WHAT THE TASK ASKS
Transcribe the listing below exactly, leaving out each image.

TASK DATA
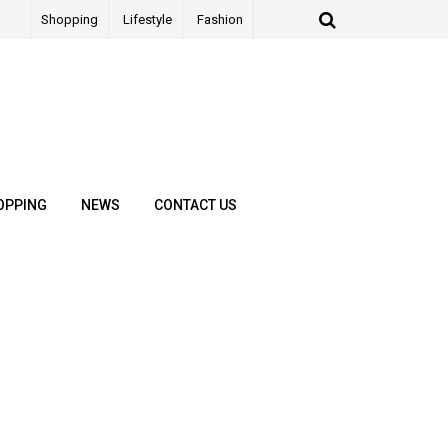
Shopping
Lifestyle
Fashion
OPPING
NEWS
CONTACT US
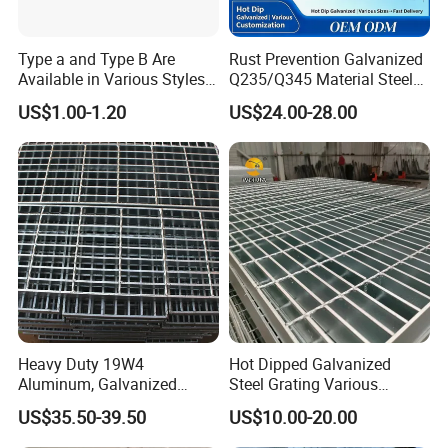
Application:
Type a and Type B Are
Rust Prevention Galvanized
Available in Various Styles
Q235/Q345 Material Steel
Supports Customized Steel
Drain Metal Grating
US$1.00-1.20
US$24.00-28.00
Grating Mounting Clips
Heavy Duty 19W4
Hot Dipped Galvanized
Aluminum, Galvanized
Steel Grating Various
Steel, Stainless Steel,
Specification Heavy Duty
US$35.50-39.50
US$10.00-20.00
Catwalk Deck Floor Steel
Metal Grid Plain Weave
Bar Grating Drain Trench
Welded Mesh Technique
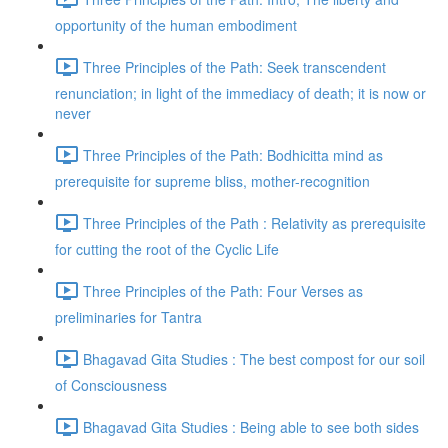
opportunity of the human embodiment
Three Principles of the Path: Seek transcendent
renunciation; in light of the immediacy of death; it is now or
never
Three Principles of the Path: Bodhicitta mind as
prerequisite for supreme bliss, mother-recognition
Three Principles of the Path : Relativity as prerequisite
for cutting the root of the Cyclic Life
Three Principles of the Path: Four Verses as
preliminaries for Tantra
Bhagavad Gita Studies : The best compost for our soil
of Consciousness
Bhagavad Gita Studies : Being able to see both sides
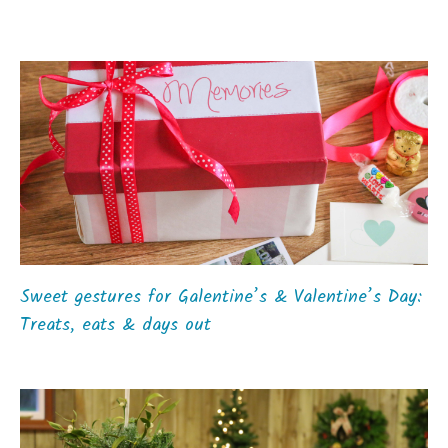
Sweet gestures for Galentine’s & Valentine’s Day:
Treats, eats & days out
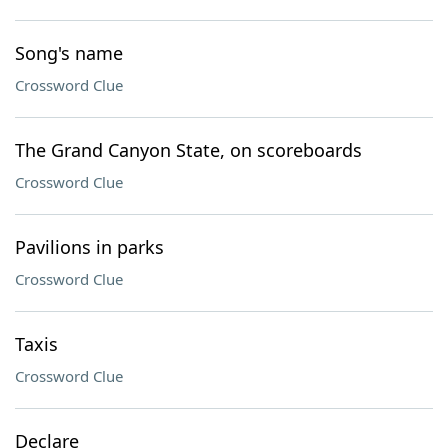
Song's name
Crossword Clue
The Grand Canyon State, on scoreboards
Crossword Clue
Pavilions in parks
Crossword Clue
Taxis
Crossword Clue
Declare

WRITTEN RESPONSE
Shopping
Lifestyle
Fashion
OPPING
NEWS
CONTACT US
Application:
Type a and Type B Are
Rust Prevention Galvanized
Available in Various Styles
Q235/Q345 Material Steel
Supports Customized Steel
Drain Metal Grating
US$1.00-1.20
US$24.00-28.00
Grating Mounting Clips
Heavy Duty 19W4
Hot Dipped Galvanized
Aluminum, Galvanized
Steel Grating Various
Steel, Stainless Steel,
Specification Heavy Duty
US$35.50-39.50
US$10.00-20.00
Catwalk Deck Floor Steel
Metal Grid Plain Weave
Bar Grating Drain Trench
Welded Mesh Technique
opportunity of the human embodiment
Three Principles of the Path: Seek transcendent
renunciation; in light of the immediacy of death; it is now or
never
Three Principles of the Path: Bodhicitta mind as
prerequisite for supreme bliss, mother-recognition
Three Principles of the Path : Relativity as prerequisite
for cutting the root of the Cyclic Life
Three Principles of the Path: Four Verses as
preliminaries for Tantra
Bhagavad Gita Studies : The best compost for our soil
of Consciousness
Bhagavad Gita Studies : Being able to see both sides
Sweet gestures for Galentine’s & Valentine’s Day:
Treats, eats & days out
Song's name
Crossword Clue
The Grand Canyon State, on scoreboards
Crossword Clue
Pavilions in parks
Crossword Clue
Taxis
Crossword Clue
Declare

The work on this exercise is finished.